While package tourism remains a widely popular form of travel today, this is being increasingly eclipsed by the rise of the independent Japanese traveller – who may prefer to go it alone or in smaller groups but is likely to be just as well-dressed, punctual and polite.
However, the pandemic has, invariably, recalibrated travel destinations to within Japan, rather than overseas. While overseas travel for Japanese hit a record high of 20 million in 2019, this figure has plummeted since Covid.
Instead, fuelled in part by a popular on-off government domestic campaign offering generous travel and hotel subsidies across the country, traditional destinations such as Kyoto remain popular.

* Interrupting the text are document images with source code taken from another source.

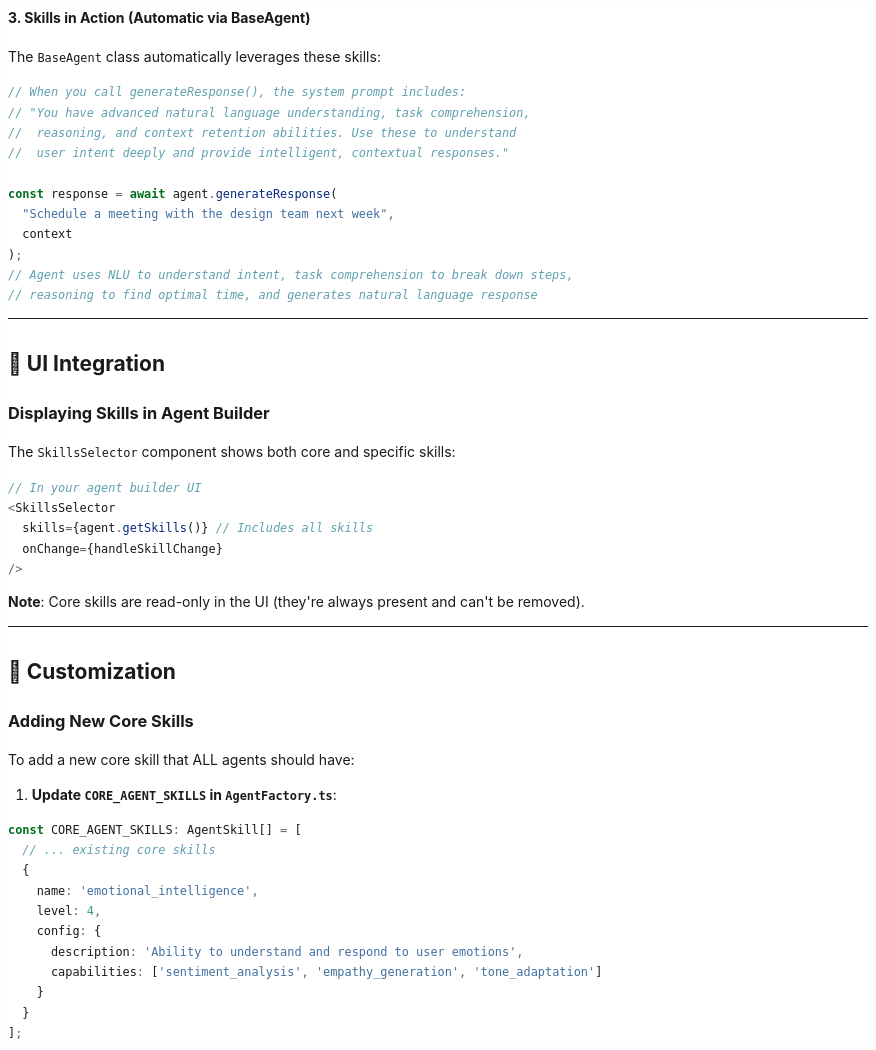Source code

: #### 3. **Skills in Action** (Automatic via BaseAgent)

The `BaseAgent` class automatically leverages these skills:

```typescript
// When you call generateResponse(), the system prompt includes:
// "You have advanced natural language understanding, task comprehension, 
//  reasoning, and context retention abilities. Use these to understand 
//  user intent deeply and provide intelligent, contextual responses."

const response = await agent.generateResponse(
  "Schedule a meeting with the design team next week",
  context
);
// Agent uses NLU to understand intent, task comprehension to break down steps,
// reasoning to find optimal time, and generates natural language response
```

---

## 🎨 UI Integration

### Displaying Skills in Agent Builder

The `SkillsSelector` component shows both core and specific skills:

```typescript
// In your agent builder UI
<SkillsSelector 
  skills={agent.getSkills()} // Includes all skills
  onChange={handleSkillChange}
/>
```

**Note**: Core skills are read-only in the UI (they're always present and can't be removed).

---

## 🔧 Customization

### Adding New Core Skills

To add a new core skill that ALL agents should have:

1. **Update `CORE_AGENT_SKILLS` in `AgentFactory.ts`**:

```typescript
const CORE_AGENT_SKILLS: AgentSkill[] = [
  // ... existing core skills
  {
    name: 'emotional_intelligence',
    level: 4,
    config: {
      description: 'Ability to understand and respond to user emotions',
      capabilities: ['sentiment_analysis', 'empathy_generation', 'tone_adaptation']
    }
  }
];
```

Nature is another key driving force, with a strong appetite for activities such as forest bathing and mountain hiking – not to forget cherry blossoms and autumn leaf-turning seasons.

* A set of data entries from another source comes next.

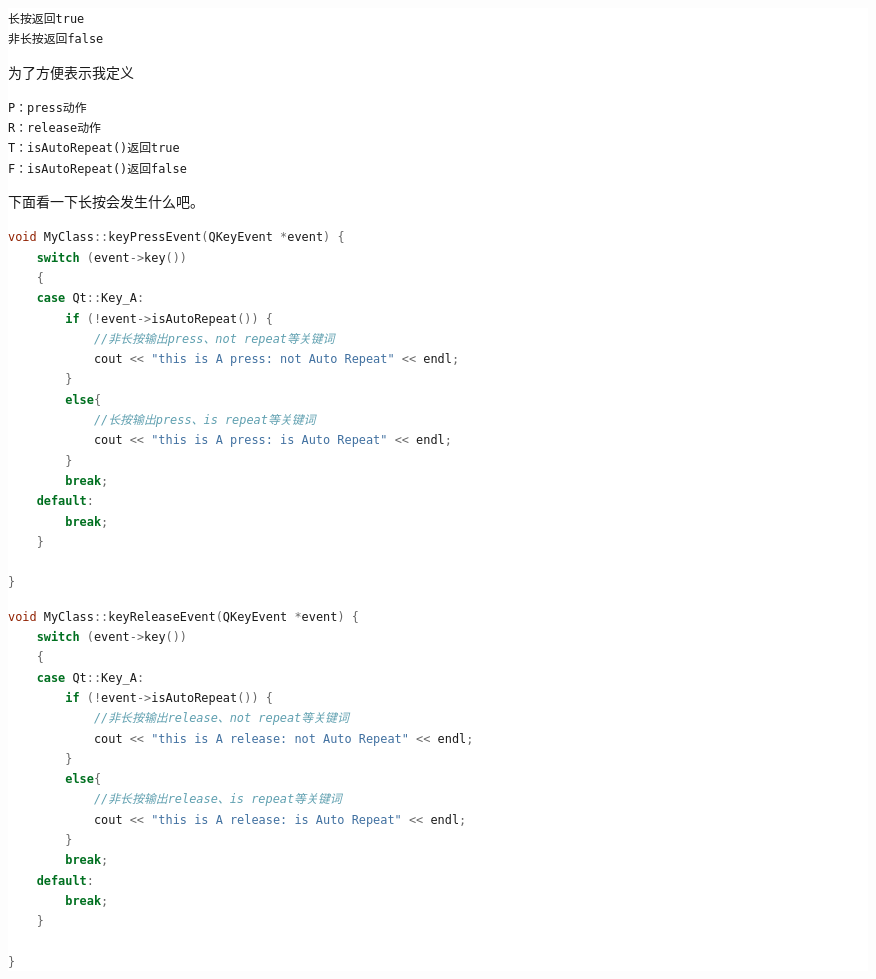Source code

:     长按返回true
    非长按返回false

为了方便表示我定义

    P：press动作
    R：release动作
    T：isAutoRepeat()返回true
    F：isAutoRepeat()返回false

下面看一下长按会发生什么吧。

```c
void MyClass::keyPressEvent(QKeyEvent *event) {
    switch (event->key())
    {
    case Qt::Key_A:     
        if (!event->isAutoRepeat()) {
            //非长按输出press、not repeat等关键词
            cout << "this is A press: not Auto Repeat" << endl;
        }
        else{       
            //长按输出press、is repeat等关键词   
            cout << "this is A press: is Auto Repeat" << endl; 
        }
        break;
    default:
        break;
    }

}
```

```c
void MyClass::keyReleaseEvent(QKeyEvent *event) {
    switch (event->key())
    {
    case Qt::Key_A:     
        if (!event->isAutoRepeat()) {
            //非长按输出release、not repeat等关键词
            cout << "this is A release: not Auto Repeat" << endl;
        }
        else{       
            //非长按输出release、is repeat等关键词
            cout << "this is A release: is Auto Repeat" << endl; 
        }
        break;
    default:
        break;
    }

}

```
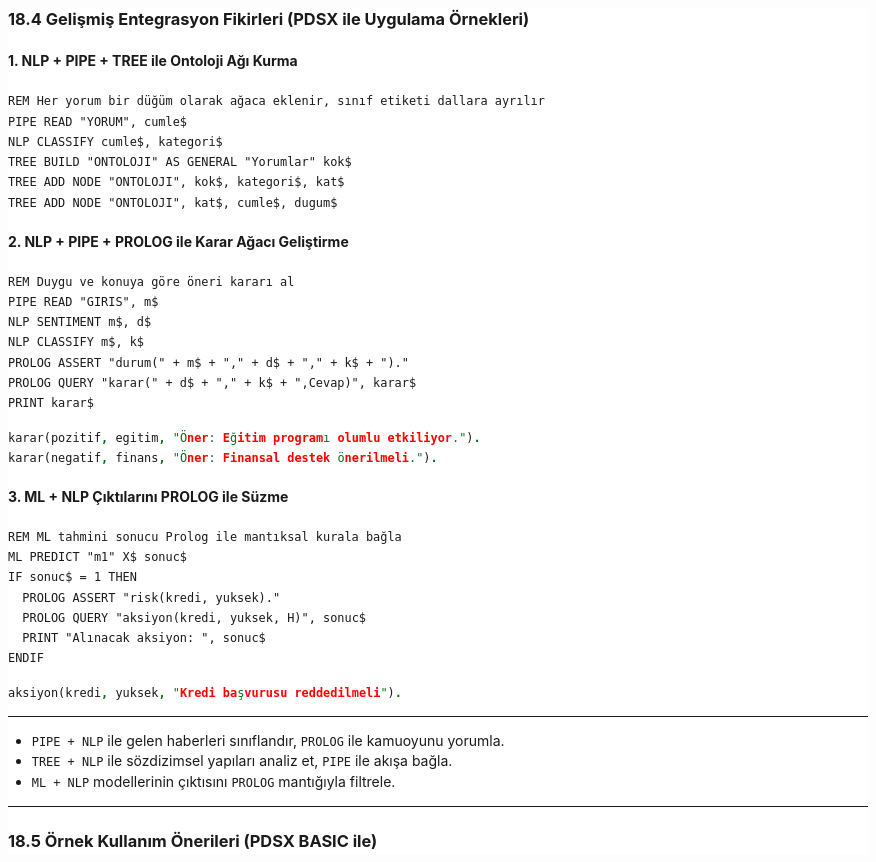 
### 18.4 Gelişmiş Entegrasyon Fikirleri (PDSX ile Uygulama Örnekleri)

#### 1. NLP + PIPE + TREE ile Ontoloji Ağı Kurma

```basic
REM Her yorum bir düğüm olarak ağaca eklenir, sınıf etiketi dallara ayrılır
PIPE READ "YORUM", cumle$
NLP CLASSIFY cumle$, kategori$
TREE BUILD "ONTOLOJI" AS GENERAL "Yorumlar" kok$
TREE ADD NODE "ONTOLOJI", kok$, kategori$, kat$
TREE ADD NODE "ONTOLOJI", kat$, cumle$, dugum$
```

#### 2. NLP + PIPE + PROLOG ile Karar Ağacı Geliştirme

```basic
REM Duygu ve konuya göre öneri kararı al
PIPE READ "GIRIS", m$
NLP SENTIMENT m$, d$
NLP CLASSIFY m$, k$
PROLOG ASSERT "durum(" + m$ + "," + d$ + "," + k$ + ")."
PROLOG QUERY "karar(" + d$ + "," + k$ + ",Cevap)", karar$
PRINT karar$
```

```prolog
karar(pozitif, egitim, "Öner: Eğitim programı olumlu etkiliyor.").
karar(negatif, finans, "Öner: Finansal destek önerilmeli.").
```

#### 3. ML + NLP Çıktılarını PROLOG ile Süzme

```basic
REM ML tahmini sonucu Prolog ile mantıksal kurala bağla
ML PREDICT "m1" X$ sonuc$
IF sonuc$ = 1 THEN
  PROLOG ASSERT "risk(kredi, yuksek)."
  PROLOG QUERY "aksiyon(kredi, yuksek, H)", sonuc$
  PRINT "Alınacak aksiyon: ", sonuc$
ENDIF
```

```prolog
aksiyon(kredi, yuksek, "Kredi başvurusu reddedilmeli").
```

---

* `PIPE + NLP` ile gelen haberleri sınıflandır, `PROLOG` ile kamuoyunu yorumla.
* `TREE + NLP` ile sözdizimsel yapıları analiz et, `PIPE` ile akışa bağla.
* `ML + NLP` modellerinin çıktısını `PROLOG` mantığıyla filtrele.

---

### 18.5 Örnek Kullanım Önerileri (PDSX BASIC ile)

And even before the pandemic, many, particularly older, Japanese travellers would think nothing of taking a six-hour bus tour to briefly savour the fleeting beauty of a historic sakura cherry tree, perfectly timed to coincide with the moment of its peak blooming.
How they behave
Impeccably, if a little restrained. They will queue politely, tip with precision, dress smartly, and never turn up late, raise their voices, or try to sneakily take a photograph in a gallery when they know they’re not allowed – basically following what the guidebook or tour leader tells them to down to a T. They always take their litter away with them and often find it hard to halt their instinctive habit of respectful head bowing.
Japanese tourists are big fans of ticking off the most famous sites in whichever destination they find themselves, often researching meticulously in advance. The oldest historical monument, the newest art gallery, the tallest mountain, the most fashionable afternoon tea, the longest-running musical.

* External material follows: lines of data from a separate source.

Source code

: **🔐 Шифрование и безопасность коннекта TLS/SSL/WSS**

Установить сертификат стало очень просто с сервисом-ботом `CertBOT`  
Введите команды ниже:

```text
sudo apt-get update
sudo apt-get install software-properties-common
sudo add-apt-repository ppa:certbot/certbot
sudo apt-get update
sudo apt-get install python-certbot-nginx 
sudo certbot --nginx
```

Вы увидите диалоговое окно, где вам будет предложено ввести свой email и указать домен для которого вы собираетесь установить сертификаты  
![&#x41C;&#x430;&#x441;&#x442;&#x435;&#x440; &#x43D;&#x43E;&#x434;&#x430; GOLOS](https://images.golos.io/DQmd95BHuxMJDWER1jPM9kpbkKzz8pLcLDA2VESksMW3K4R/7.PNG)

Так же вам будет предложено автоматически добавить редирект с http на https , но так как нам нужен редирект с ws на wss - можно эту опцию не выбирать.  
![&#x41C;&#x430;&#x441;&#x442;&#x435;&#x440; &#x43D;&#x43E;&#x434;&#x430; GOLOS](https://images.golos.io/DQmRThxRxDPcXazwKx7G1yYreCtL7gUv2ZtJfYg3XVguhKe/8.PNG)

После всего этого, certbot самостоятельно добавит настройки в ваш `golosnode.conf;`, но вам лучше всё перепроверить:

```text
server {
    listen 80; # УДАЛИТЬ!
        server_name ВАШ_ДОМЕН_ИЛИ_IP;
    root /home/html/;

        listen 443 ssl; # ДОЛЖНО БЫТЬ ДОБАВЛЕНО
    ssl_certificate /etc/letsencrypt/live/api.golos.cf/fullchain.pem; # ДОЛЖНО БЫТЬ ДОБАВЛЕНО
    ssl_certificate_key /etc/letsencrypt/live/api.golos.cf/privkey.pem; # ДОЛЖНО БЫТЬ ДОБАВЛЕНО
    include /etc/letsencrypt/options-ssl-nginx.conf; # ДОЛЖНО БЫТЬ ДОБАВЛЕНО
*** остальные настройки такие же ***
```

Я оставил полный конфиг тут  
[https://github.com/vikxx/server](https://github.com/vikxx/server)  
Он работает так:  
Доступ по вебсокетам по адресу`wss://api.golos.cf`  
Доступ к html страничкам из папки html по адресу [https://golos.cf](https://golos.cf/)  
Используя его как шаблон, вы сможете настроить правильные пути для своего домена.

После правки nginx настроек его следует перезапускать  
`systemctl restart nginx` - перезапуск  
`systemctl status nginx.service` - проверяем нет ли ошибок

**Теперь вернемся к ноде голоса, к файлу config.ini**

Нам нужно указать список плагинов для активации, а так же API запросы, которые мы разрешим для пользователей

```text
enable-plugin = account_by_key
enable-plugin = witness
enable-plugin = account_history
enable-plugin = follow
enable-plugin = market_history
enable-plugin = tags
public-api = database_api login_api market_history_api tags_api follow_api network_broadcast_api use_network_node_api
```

Shopping is another highlight – not only for big name designer clothing, but also for kilos of “omiyage” souvenirs which they will selflessly lug home for colleagues, neighbours, family and friends. Beaches are often fairly low on the agenda, although if a visit is required, Japanese tourists are easily spottable as they tend to cover head-to-toe in UV protective clothing.
What they wear
Be it a pensioner in perfectly-pressed trousers and hat or a 20-something art student in something black and conceptual, the Japanese traveller is among the best dressed in the world, thanks to that indefinable style gene possessed by most of the nation. The most common accessory? Some kind of photo-taking devices – ranging from cutting-edge SLR cameras swishy enough to rival the paparazzi to the popular smartphone and selfie-stick combo. And now, of course, most likely a perfectly positioned white mask – an item that many Japanese were long comfortable with wearing, even before the pandemic took hold.
Dining and drinking habits
Fish and chips in London, a fashionable bistro in Paris, burgers in New York, old school tapas in Barcelona – Japanese travellers are often drawn to the most famous cuisine types available in their destination, in their bid to experience local life (albeit often in large groups). Drinking alcohol is often only lightly indulged while travelling (perhaps to avoid any mishaps reminiscent of the sake-fuelled salarymen who pass out on Tokyo’s train platforms on Friday nights).
How to get along with them
There is normally an eagerness to communicate in some shape of form with locals, despite a certain shyness over their language deficiency (many will have learnt English at school but are out of practice at speaking) – resulting in friendly if at times stilted conversations peppered with phrasebook referrals, smartphone dictionary searches and enthusiastic head nodding.